> DATA SUPPLIED:
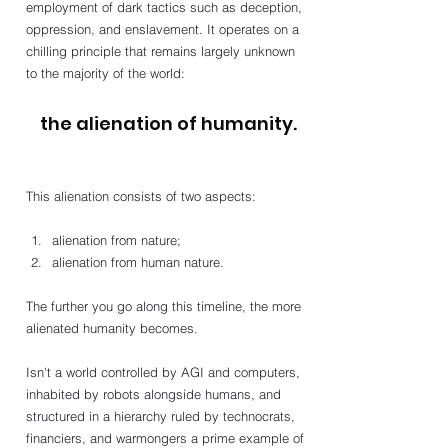
employment of dark tactics such as deception, 
oppression, and enslavement. It operates on a 
chilling principle that remains largely unknown 
to the majority of the world: 
the alienation of humanity.
This alienation consists of two aspects: 
alienation from nature; 
alienation from human nature. 
The further you go along this timeline, the more 
alienated humanity becomes. 
Isn't a world controlled by AGI and computers, 
inhabited by robots alongside humans, and 
structured in a hierarchy ruled by technocrats, 
financiers, and warmongers a prime example of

> WRITTEN TASK:
Write out the records word for word, from their very beginning down through the line containing "This alienation consists". Leave the pictures out.

> ANSWER TO THE PROBLEM:
employment of dark tactics such as deception, 
oppression, and enslavement. It operates on a 
chilling principle that remains largely unknown 
to the majority of the world: 
the alienation of humanity.
This alienation consists of two aspects: 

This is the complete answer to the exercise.